A malicious node can construct an invalid Join Proxy message. Suppose, the destination port is the coaps port. In that case, a Join Proxy can accept the message and add the routing addresses without checking the payload. The Join Proxy then routes it to the Registrar. In all cases, the Registrar needs to receive the message at the join-port, checks that the message consists of two parts and uses the DTLS payload to start the BRSKI procedure. It is highly unlikely that this malicious payload will lead to node acceptance.

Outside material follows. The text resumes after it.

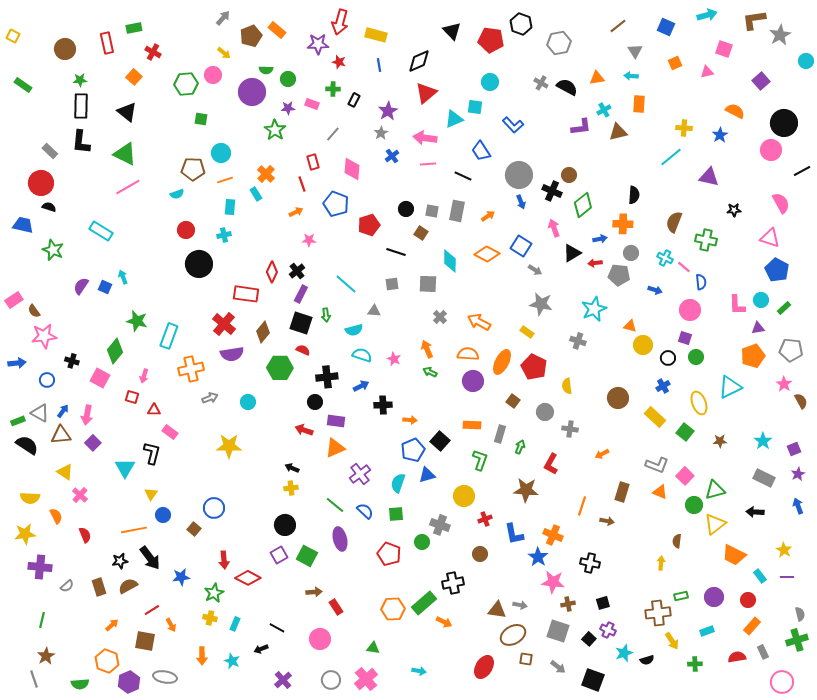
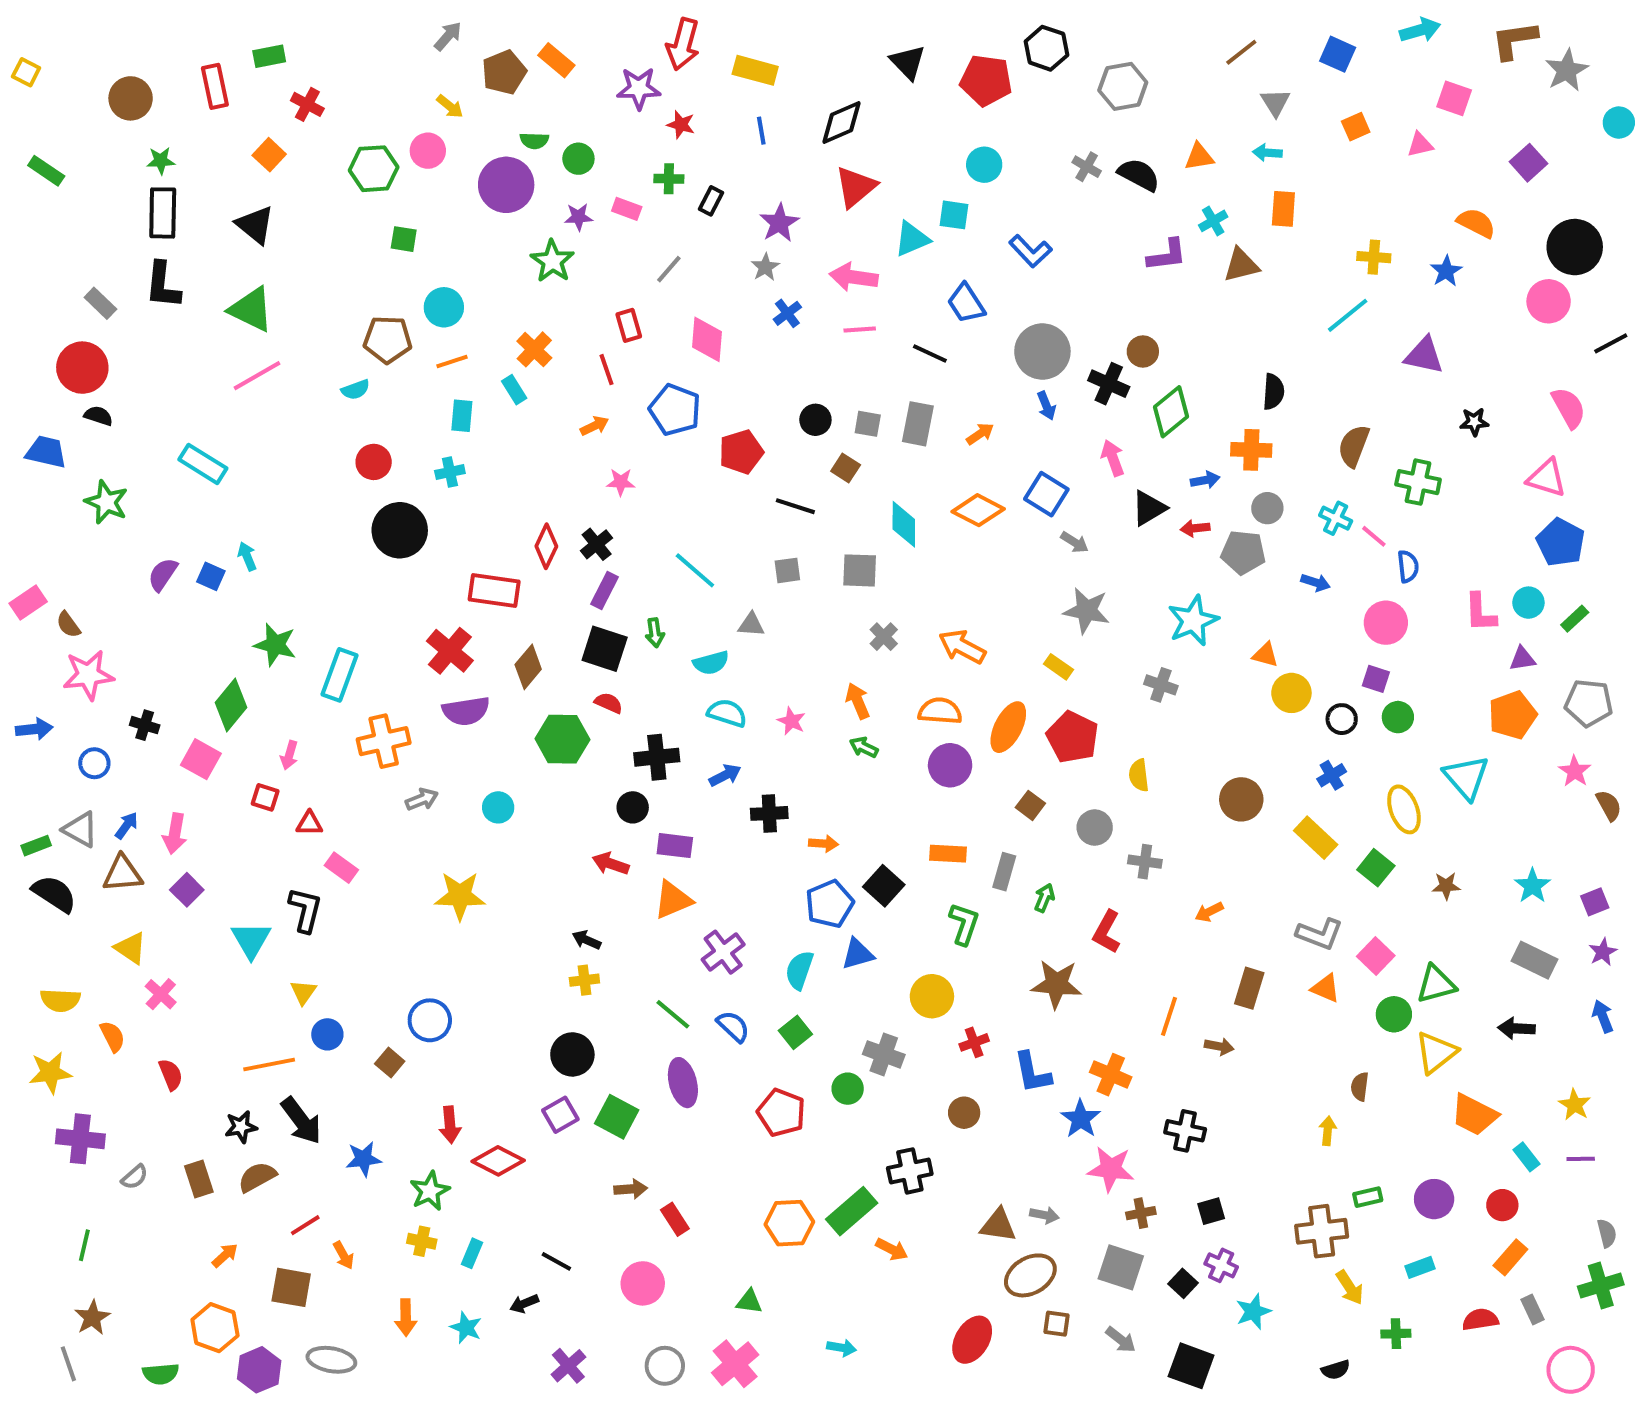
cyan triangle: (730, 387) -> (1466, 777), turned -45
green square: (396, 514) -> (795, 1032), turned -35
black semicircle: (647, 660) -> (1336, 1370), moved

A malicious node can sniff the messages routed by the constrained Join Proxy. It is very unlikely that the malicious node can decrypt the DTLS payload. A malicious node can read the header field of the message sent by the stateless Join Proxy. This ability does not yield much more information than the visible addresses transported in the network packets.

==>

  The stateless proxy seems to allow outside attackers to send
  arbitrary packets to any link-local address inside.

Pvds==>

Like any node that can send link-local broadcast and unicast; I don’t think this is specific to the constrained Join Proxy.

==>

This looks like
  a new reflection service that must be kept operationally under
  control, in particular since enrolled Pledges may later act as well
  as Join Proxies. The security considerations text indicates that
  future work may address this issue by encrypting the CBOR array.  Is
  this sufficient, do we really want to standardize a new reflection
  service that we then fix in the future? I am also not sure why level
  2 protection (what is 'level 2'? layer 2? link-layer protection?)
  will actually resolve the problem, once I can route IP packets to a
  Join Proxy, I can let it forward traffic to arbitrary link-local
  addresses, no?

Pvds==>

No; only DTLS packets can be sent to Registrars. The latter decides in combination with manufacturer’s MASA if a node can be accepted in the network.

Level 2 => layer 2

Some new text is proposed.

OLD

   If such

   scenario needs to be avoided, then it is reasonable for the Join

   Proxy to encrypt the CBOR array using a locally generated symmetric

   key.  The Registrar would not be able to examine the result, but it

   does not need to do so.  This is a topic for future work

NEW

If such

   scenario needs to be avoided, the constrained Join

   Proxy MAY encrypt the CBOR array using a locally generated symmetric

   key.  The Registrar is not able to examine the encrypted result, but

   does not need to. The Registrar stores the encrypted header in the return packet without modifications. The constrained Join Proxy can decrypt the contents to route the message to the right destination.

==>

  Is there anything that prevents an attacker from creating a packet
  with a stack of JPY_messages, effectively source routing messages
  through a chain of Join Proxies? How will I debug such things if
  they happen?

Pvds==>

Interesting. In the added security text, I hope you agree to the answer. I don’t think debugging is necessary; although detecting malicious nodes is always a challenging occupation.